Reading text:
It seems like social media, pandemics, and modern life have made us isolated people, more alienated from each other than ever, and enjoying mainly our own company. People’s conversation time has been declining for nearly thirty years, and even video calls cannot reverse the trend. It appears that communicating with other people is simply not appealing to more and more people. But considering the fact that we are growing increasingly narcissistic, this trend should not surprise us. In the future, we can expect it to continue, and even accelerate.
I, too, feel that I would rather stay in my room and spend my time the way I like to than to socialize with people who largely do not interest me. I have my books; I have science news and other news that I watch; and I have various other interests.
I can sympathize with people who feel they do not need other people to satisfy their social needs, since we are all becoming increasingly focused on ourselves. The need for reciprocity, for approval from society, is diminishing in many people.
However, it is not that people are becoming increasingly anti-social. They are becoming increasingly fastidious, and do not want to waste their time or energy on futile connections that bring them no real benefit.
People are indifferent to other people because they are becoming more goal-oriented. They choose their goals in life and exert themselves to achieve them. This is a positive development that will lead people to pursue their life’s purpose.
As for me, despite my reclusive nature, my life’s purpose requires that I connect with as many people as possible, and on the deepest possible level: in my heart. To achieve my goal, I am willing to connect with any person and embrace any person. But were it not for my goal, I would still be happily secluded in my room as I was before I began to disseminate the wisdom of Kabbalah around the world, which is my life’s purpose and for which I will happily make any sacrifice.
And as I am, so are many other people becoming increasingly goal oriented. It is an evolution in humanity, and not regression. In the future, we will see more and more people connecting around common goals and avoiding casual interactions, which will seem pointless to them. They will be living on two levels: On the superficial level they will appear aloof or reserved, but on the deeper level they will be deeply connected to those who share their goals.

Exercise requirements:
According to the essay on social isolation, how long has people's conversation time been declining? The entries are separate from the essay on social isolation.

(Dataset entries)
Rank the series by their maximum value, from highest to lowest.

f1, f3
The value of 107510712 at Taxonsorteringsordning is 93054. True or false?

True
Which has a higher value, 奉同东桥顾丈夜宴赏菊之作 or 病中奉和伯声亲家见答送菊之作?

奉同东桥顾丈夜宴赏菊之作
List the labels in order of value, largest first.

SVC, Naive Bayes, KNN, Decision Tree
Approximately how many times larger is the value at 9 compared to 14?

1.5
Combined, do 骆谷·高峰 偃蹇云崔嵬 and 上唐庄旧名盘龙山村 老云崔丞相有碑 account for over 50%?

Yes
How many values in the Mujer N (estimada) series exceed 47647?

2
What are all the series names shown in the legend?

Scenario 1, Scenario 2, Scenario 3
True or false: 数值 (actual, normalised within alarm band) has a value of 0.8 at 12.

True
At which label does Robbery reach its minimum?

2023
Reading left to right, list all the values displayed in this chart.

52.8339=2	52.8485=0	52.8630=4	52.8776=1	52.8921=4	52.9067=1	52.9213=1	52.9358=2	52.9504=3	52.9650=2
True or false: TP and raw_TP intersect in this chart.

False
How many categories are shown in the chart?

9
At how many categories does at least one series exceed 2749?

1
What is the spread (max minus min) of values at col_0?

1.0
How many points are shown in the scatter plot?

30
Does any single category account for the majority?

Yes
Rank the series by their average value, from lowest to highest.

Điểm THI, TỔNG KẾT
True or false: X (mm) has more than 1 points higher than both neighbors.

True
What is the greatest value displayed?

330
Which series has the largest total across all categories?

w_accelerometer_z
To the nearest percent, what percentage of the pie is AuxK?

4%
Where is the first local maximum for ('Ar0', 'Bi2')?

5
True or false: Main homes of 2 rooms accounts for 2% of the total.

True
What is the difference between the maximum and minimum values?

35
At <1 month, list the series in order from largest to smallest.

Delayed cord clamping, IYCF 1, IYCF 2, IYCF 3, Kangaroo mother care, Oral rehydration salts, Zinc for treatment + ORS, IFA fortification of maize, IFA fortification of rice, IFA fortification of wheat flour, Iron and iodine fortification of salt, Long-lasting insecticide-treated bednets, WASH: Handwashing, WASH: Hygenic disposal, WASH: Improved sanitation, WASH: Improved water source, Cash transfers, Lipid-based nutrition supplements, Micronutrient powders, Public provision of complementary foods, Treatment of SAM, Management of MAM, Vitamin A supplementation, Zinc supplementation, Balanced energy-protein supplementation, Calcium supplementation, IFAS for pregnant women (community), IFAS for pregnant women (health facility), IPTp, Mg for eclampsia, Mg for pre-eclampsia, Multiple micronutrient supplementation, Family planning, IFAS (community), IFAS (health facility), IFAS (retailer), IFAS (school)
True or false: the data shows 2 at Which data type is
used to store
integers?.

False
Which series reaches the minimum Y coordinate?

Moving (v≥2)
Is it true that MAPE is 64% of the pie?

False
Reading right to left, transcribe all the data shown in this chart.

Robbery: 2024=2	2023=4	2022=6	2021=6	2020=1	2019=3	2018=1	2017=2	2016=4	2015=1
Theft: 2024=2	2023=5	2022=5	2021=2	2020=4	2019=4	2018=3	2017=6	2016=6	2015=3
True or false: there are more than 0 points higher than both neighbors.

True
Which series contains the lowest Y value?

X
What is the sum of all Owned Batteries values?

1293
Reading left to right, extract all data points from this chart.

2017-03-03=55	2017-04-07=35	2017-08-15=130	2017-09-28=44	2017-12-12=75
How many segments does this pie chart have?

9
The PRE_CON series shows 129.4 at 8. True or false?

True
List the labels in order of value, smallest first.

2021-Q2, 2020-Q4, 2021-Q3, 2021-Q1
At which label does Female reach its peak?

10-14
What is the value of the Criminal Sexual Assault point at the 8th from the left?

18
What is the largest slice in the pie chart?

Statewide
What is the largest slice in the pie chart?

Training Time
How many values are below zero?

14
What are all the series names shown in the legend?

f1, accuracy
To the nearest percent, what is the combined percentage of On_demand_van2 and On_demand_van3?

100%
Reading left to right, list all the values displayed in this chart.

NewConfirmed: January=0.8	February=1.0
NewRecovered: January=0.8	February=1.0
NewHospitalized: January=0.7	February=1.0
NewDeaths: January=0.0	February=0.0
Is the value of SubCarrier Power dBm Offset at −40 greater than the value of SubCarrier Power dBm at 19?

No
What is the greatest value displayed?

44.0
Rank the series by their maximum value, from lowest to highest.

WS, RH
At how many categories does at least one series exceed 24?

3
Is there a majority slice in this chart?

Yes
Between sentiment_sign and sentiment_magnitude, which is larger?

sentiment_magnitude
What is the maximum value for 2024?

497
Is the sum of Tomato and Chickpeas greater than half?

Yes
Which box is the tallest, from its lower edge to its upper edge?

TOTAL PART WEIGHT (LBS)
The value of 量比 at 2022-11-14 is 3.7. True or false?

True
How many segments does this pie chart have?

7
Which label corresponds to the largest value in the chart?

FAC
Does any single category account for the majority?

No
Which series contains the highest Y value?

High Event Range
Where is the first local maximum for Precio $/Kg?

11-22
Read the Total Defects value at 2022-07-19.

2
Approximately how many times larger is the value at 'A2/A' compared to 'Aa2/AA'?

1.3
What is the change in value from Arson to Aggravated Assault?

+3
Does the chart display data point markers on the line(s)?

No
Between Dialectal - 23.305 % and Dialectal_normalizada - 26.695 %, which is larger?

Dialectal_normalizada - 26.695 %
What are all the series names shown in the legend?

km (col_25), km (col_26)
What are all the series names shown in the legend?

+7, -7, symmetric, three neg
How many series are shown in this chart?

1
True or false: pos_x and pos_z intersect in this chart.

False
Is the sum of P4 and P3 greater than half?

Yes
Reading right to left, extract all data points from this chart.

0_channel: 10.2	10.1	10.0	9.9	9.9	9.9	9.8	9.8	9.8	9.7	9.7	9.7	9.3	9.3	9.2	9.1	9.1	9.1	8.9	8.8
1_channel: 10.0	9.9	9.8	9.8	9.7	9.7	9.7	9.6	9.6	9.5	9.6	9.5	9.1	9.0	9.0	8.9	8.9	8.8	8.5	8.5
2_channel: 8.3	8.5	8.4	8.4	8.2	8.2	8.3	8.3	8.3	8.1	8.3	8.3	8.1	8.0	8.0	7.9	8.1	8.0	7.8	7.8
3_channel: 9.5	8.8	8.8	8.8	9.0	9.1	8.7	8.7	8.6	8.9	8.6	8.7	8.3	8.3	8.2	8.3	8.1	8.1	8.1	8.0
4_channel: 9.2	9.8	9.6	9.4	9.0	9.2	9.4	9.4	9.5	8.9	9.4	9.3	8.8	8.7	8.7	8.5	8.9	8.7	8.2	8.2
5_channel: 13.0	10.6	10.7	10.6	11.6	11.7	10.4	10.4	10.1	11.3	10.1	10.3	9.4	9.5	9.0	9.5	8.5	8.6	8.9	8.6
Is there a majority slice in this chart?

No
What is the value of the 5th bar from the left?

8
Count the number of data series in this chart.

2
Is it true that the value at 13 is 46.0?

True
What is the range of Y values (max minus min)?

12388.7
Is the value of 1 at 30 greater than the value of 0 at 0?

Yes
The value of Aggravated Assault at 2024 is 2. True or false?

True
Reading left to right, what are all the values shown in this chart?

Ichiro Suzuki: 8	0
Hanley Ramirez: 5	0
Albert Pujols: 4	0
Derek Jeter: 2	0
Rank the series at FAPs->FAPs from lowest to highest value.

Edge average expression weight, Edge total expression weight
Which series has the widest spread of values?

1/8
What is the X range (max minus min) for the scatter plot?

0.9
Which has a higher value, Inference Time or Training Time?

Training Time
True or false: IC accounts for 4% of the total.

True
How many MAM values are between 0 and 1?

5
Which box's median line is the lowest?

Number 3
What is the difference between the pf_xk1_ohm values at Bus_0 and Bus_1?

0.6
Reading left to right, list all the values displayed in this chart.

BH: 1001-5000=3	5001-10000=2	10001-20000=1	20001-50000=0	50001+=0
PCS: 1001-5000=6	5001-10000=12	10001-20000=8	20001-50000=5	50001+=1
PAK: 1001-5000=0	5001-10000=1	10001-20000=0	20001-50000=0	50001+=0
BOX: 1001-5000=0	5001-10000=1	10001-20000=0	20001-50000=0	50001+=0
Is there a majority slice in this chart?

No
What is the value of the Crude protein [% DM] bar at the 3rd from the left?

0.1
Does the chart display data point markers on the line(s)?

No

Answer:
For nearly thirty years.